DATA SUPPLIED: Begin
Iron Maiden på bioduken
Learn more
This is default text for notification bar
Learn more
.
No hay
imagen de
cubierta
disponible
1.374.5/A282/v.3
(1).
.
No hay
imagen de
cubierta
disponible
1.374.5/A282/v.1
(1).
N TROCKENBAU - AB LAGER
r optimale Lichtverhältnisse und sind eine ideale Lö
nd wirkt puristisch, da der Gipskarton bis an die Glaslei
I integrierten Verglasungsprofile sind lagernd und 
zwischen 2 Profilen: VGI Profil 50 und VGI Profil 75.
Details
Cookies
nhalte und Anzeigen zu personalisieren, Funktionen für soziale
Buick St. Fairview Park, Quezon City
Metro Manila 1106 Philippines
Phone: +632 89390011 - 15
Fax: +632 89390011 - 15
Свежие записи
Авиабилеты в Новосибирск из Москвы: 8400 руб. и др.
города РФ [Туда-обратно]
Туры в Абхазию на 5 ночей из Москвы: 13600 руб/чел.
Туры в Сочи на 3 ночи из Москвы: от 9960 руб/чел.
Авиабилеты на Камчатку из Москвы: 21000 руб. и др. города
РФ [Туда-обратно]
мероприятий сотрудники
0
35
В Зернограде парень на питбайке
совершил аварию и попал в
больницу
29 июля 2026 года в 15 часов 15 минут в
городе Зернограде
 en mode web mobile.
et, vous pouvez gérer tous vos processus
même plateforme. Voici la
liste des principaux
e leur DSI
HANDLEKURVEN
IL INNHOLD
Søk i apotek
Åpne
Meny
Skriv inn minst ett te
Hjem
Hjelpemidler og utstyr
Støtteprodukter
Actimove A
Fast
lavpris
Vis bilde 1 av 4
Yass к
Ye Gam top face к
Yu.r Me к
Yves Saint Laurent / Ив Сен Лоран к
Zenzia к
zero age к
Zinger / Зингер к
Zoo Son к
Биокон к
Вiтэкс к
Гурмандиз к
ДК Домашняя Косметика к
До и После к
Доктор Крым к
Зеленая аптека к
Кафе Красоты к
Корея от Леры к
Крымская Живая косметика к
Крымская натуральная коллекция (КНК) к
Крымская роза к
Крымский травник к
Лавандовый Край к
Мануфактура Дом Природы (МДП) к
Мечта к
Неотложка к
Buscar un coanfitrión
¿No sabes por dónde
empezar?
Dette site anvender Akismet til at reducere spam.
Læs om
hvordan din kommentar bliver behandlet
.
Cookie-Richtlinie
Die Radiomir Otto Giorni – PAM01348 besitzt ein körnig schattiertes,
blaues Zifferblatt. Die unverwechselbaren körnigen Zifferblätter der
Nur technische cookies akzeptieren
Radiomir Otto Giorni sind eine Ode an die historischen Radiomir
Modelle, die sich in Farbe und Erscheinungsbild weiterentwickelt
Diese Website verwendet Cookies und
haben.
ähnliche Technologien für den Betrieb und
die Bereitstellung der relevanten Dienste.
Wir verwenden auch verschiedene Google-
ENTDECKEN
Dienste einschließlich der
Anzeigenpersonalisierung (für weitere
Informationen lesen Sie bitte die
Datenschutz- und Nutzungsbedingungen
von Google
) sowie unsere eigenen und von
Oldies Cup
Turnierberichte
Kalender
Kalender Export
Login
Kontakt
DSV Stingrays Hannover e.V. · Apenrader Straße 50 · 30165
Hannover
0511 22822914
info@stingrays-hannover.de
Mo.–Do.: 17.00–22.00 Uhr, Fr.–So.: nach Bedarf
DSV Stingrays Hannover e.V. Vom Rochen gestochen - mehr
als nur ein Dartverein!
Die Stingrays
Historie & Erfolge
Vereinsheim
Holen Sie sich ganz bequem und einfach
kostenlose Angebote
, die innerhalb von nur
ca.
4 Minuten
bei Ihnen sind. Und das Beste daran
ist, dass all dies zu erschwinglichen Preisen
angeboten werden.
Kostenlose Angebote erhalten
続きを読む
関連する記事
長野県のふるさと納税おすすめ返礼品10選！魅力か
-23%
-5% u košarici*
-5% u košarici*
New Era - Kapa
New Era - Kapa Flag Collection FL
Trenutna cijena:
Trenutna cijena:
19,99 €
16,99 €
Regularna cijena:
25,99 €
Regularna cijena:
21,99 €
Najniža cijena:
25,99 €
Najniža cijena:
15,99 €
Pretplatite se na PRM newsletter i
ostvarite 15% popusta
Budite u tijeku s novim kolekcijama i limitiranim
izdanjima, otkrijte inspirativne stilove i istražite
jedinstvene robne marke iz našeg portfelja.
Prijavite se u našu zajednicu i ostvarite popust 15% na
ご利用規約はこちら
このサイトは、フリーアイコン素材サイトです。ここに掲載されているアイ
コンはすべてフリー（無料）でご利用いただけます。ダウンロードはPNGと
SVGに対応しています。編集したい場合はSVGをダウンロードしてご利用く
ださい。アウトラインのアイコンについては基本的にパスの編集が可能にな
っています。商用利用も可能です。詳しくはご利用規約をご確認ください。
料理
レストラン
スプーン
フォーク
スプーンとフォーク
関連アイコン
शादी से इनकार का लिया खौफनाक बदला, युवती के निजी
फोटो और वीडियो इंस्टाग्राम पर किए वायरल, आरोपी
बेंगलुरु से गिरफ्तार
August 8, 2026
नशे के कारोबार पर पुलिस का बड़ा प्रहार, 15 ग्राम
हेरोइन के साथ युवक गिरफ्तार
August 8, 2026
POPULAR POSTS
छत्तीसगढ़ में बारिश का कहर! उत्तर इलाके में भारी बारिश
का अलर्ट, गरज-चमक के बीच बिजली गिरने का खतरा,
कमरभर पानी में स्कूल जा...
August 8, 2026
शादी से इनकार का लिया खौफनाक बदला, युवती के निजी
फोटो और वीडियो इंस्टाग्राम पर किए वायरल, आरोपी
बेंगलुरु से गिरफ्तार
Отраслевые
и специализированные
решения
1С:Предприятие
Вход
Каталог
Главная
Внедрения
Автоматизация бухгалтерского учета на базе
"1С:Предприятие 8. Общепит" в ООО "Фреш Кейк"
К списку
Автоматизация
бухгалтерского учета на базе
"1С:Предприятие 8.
DATA SUPPLIED: End
Reproduce verbatim the lines above, from the line with "До и После к" through the line with "als nur ein Dartverein!".

До и После к
Доктор Крым к
Зеленая аптека к
Кафе Красоты к
Корея от Леры к
Крымская Живая косметика к
Крымская натуральная коллекция (КНК) к
Крымская роза к
Крымский травник к
Лавандовый Край к
Мануфактура Дом Природы (МДП) к
Мечта к
Неотложка к
Buscar un coanfitrión
¿No sabes por dónde
empezar?
Dette site anvender Akismet til at reducere spam.
Læs om
hvordan din kommentar bliver behandlet
.
Cookie-Richtlinie
Die Radiomir Otto Giorni – PAM01348 besitzt ein körnig schattiertes,
blaues Zifferblatt. Die unverwechselbaren körnigen Zifferblätter der
Nur technische cookies akzeptieren
Radiomir Otto Giorni sind eine Ode an die historischen Radiomir
Modelle, die sich in Farbe und Erscheinungsbild weiterentwickelt
Diese Website verwendet Cookies und
haben.
ähnliche Technologien für den Betrieb und
die Bereitstellung der relevanten Dienste.
Wir verwenden auch verschiedene Google-
ENTDECKEN
Dienste einschließlich der
Anzeigenpersonalisierung (für weitere
Informationen lesen Sie bitte die
Datenschutz- und Nutzungsbedingungen
von Google
) sowie unsere eigenen und von
Oldies Cup
Turnierberichte
Kalender
Kalender Export
Login
Kontakt
DSV Stingrays Hannover e.V. · Apenrader Straße 50 · 30165
Hannover
0511 22822914
info@stingrays-hannover.de
Mo.–Do.: 17.00–22.00 Uhr, Fr.–So.: nach Bedarf
DSV Stingrays Hannover e.V. Vom Rochen gestochen - mehr
als nur ein Dartverein!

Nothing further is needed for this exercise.